▶ [WHAT YOU ARE ASKED TO DO]
Transcribe the data that follows in full. Leave out the pictures.

Extracted page text data:
--
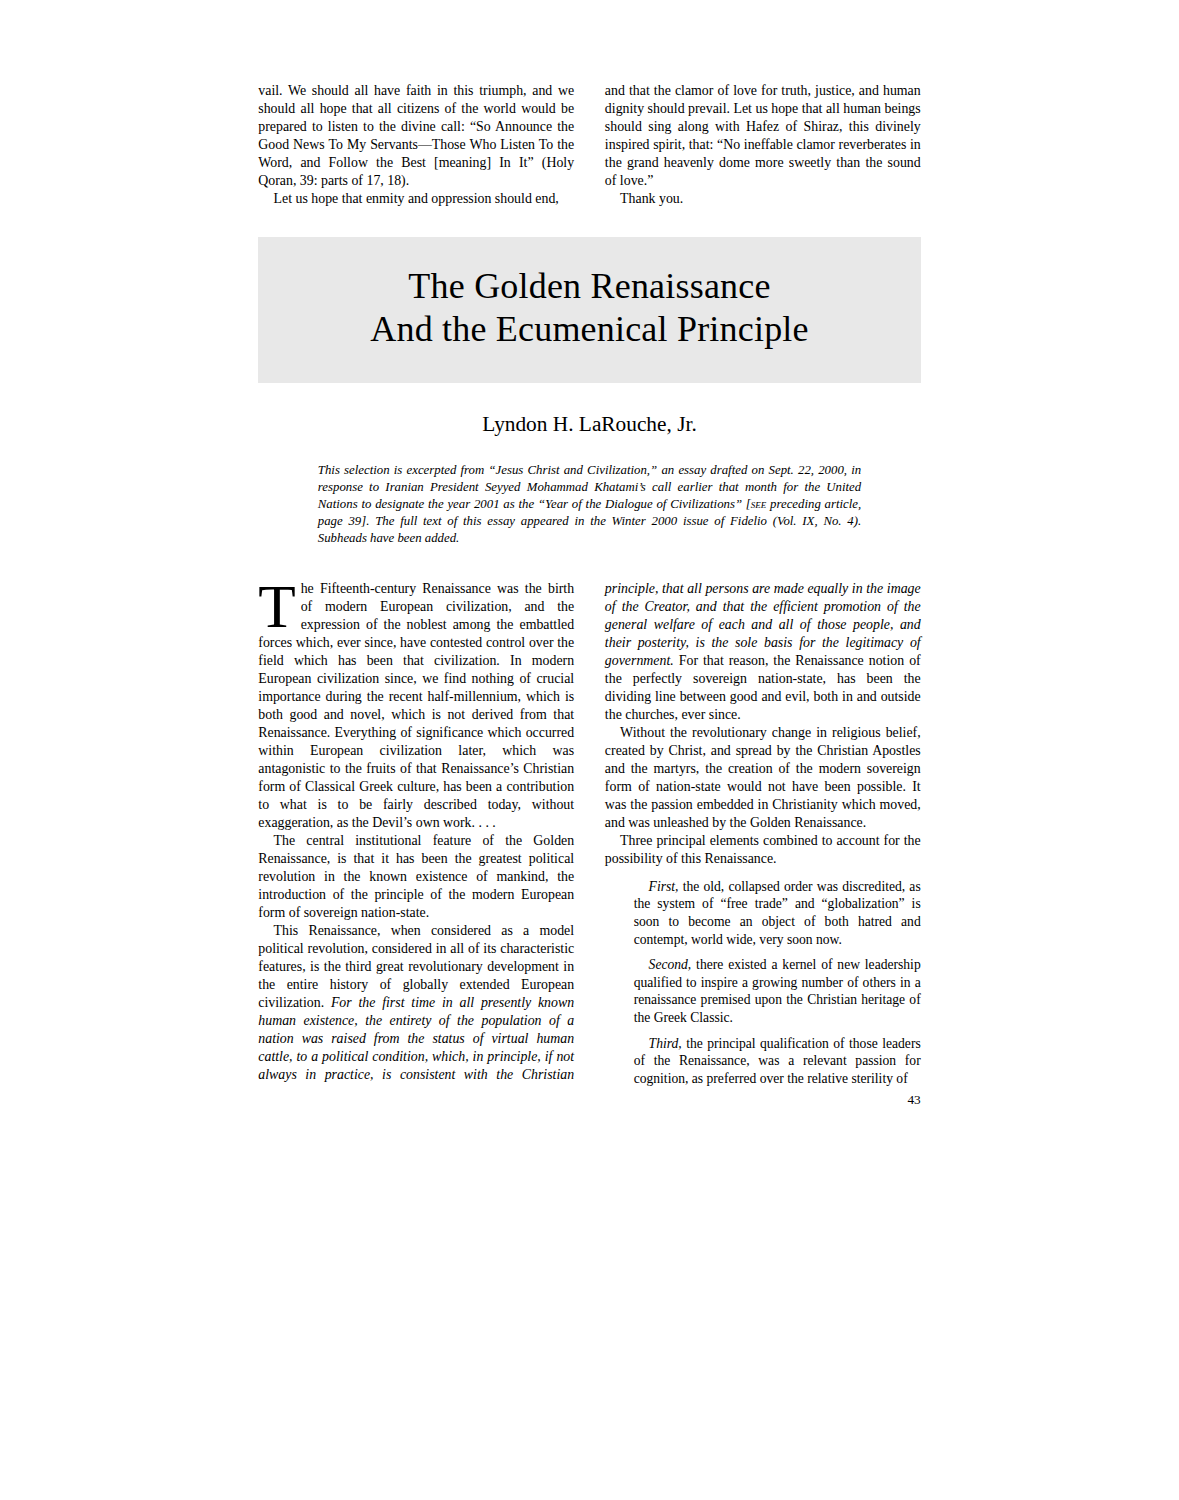vail. We should all have faith in this triumph, and we should all hope that all citizens of the world would be prepared to listen to the divine call: “So Announce the Good News To My Servants—Those Who Listen To the Word, and Follow the Best [meaning] In It” (Holy Qoran, 39: parts of 17, 18).
Let us hope that enmity and oppression should end,
and that the clamor of love for truth, justice, and human dignity should prevail. Let us hope that all human beings should sing along with Hafez of Shiraz, this divinely inspired spirit, that: “No ineffable clamor reverberates in the grand heavenly dome more sweetly than the sound of love.”
Thank you.
The Golden Renaissance
And the Ecumenical Principle
Lyndon H. LaRouche, Jr.
This selection is excerpted from “Jesus Christ and Civilization,” an essay drafted on Sept. 22, 2000, in response to Iranian President Seyyed Mohammad Khatami’s call earlier that month for the United Nations to designate the year 2001 as the “Year of the Dialogue of Civilizations” [see preceding article, page 39]. The full text of this essay appeared in the Winter 2000 issue of Fidelio (Vol. IX, No. 4). Subheads have been added.
The Fifteenth-century Renaissance was the birth of modern European civilization, and the expression of the noblest among the embattled forces which, ever since, have contested control over the field which has been that civilization. In modern European civilization since, we find nothing of crucial importance during the recent half-millennium, which is both good and novel, which is not derived from that Renaissance. Everything of significance which occurred within European civilization later, which was antagonistic to the fruits of that Renaissance’s Christian form of Classical Greek culture, has been a contribution to what is to be fairly described today, without exaggeration, as the Devil’s own work. . . .
The central institutional feature of the Golden Renaissance, is that it has been the greatest political revolution in the known existence of mankind, the introduction of the principle of the modern European form of sovereign nation-state.
This Renaissance, when considered as a model political revolution, considered in all of its characteristic features, is the third great revolutionary development in the entire history of globally extended European civilization. For the first time in all presently known human existence, the entirety of the population of a nation was raised from the status of virtual human cattle, to a political condition, which, in principle, if not always in practice, is consistent with the Christian principle, that all persons are made equally in the image of the Creator, and that the efficient promotion of the general welfare of each and all of those people, and their posterity, is the sole basis for the legitimacy of government. For that reason, the Renaissance notion of the perfectly sovereign nation-state, has been the dividing line between good and evil, both in and outside the churches, ever since.
Without the revolutionary change in religious belief, created by Christ, and spread by the Christian Apostles and the martyrs, the creation of the modern sovereign form of nation-state would not have been possible. It was the passion embedded in Christianity which moved, and was unleashed by the Golden Renaissance.
Three principal elements combined to account for the possibility of this Renaissance.
First, the old, collapsed order was discredited, as the system of “free trade” and “globalization” is soon to become an object of both hatred and contempt, world wide, very soon now.
Second, there existed a kernel of new leadership qualified to inspire a growing number of others in a renaissance premised upon the Christian heritage of the Greek Classic.
Third, the principal qualification of those leaders of the Renaissance, was a relevant passion for cognition, as preferred over the relative sterility of
43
--
▶ [RESPONSE TO THE TASK]
vail. We should all have faith in this triumph, and we should all hope that all citizens of the world would be prepared to listen to the divine call: “So Announce the Good News To My Servants—Those Who Listen To the Word, and Follow the Best [meaning] In It” (Holy Qoran, 39: parts of 17, 18).
Let us hope that enmity and oppression should end,
and that the clamor of love for truth, justice, and human dignity should prevail. Let us hope that all human beings should sing along with Hafez of Shiraz, this divinely inspired spirit, that: “No ineffable clamor reverberates in the grand heavenly dome more sweetly than the sound of love.”
Thank you.
The Golden Renaissance
And the Ecumenical Principle
Lyndon H. LaRouche, Jr.
This selection is excerpted from “Jesus Christ and Civilization,” an essay drafted on Sept. 22, 2000, in response to Iranian President Seyyed Mohammad Khatami’s call earlier that month for the United Nations to designate the year 2001 as the “Year of the Dialogue of Civilizations” [see preceding article, page 39]. The full text of this essay appeared in the Winter 2000 issue of Fidelio (Vol. IX, No. 4). Subheads have been added.
The Fifteenth-century Renaissance was the birth of modern European civilization, and the expression of the noblest among the embattled forces which, ever since, have contested control over the field which has been that civilization. In modern European civilization since, we find nothing of crucial importance during the recent half-millennium, which is both good and novel, which is not derived from that Renaissance. Everything of significance which occurred within European civilization later, which was antagonistic to the fruits of that Renaissance’s Christian form of Classical Greek culture, has been a contribution to what is to be fairly described today, without exaggeration, as the Devil’s own work. . . .
The central institutional feature of the Golden Renaissance, is that it has been the greatest political revolution in the known existence of mankind, the introduction of the principle of the modern European form of sovereign nation-state.
This Renaissance, when considered as a model political revolution, considered in all of its characteristic features, is the third great revolutionary development in the entire history of globally extended European civilization. For the first time in all presently known human existence, the entirety of the population of a nation was raised from the status of virtual human cattle, to a political condition, which, in principle, if not always in practice, is consistent with the Christian principle, that all persons are made equally in the image of the Creator, and that the efficient promotion of the general welfare of each and all of those people, and their posterity, is the sole basis for the legitimacy of government. For that reason, the Renaissance notion of the perfectly sovereign nation-state, has been the dividing line between good and evil, both in and outside the churches, ever since.
Without the revolutionary change in religious belief, created by Christ, and spread by the Christian Apostles and the martyrs, the creation of the modern sovereign form of nation-state would not have been possible. It was the passion embedded in Christianity which moved, and was unleashed by the Golden Renaissance.
Three principal elements combined to account for the possibility of this Renaissance.
First, the old, collapsed order was discredited, as the system of “free trade” and “globalization” is soon to become an object of both hatred and contempt, world wide, very soon now.
Second, there existed a kernel of new leadership qualified to inspire a growing number of others in a renaissance premised upon the Christian heritage of the Greek Classic.
Third, the principal qualification of those leaders of the Renaissance, was a relevant passion for cognition, as preferred over the relative sterility of
43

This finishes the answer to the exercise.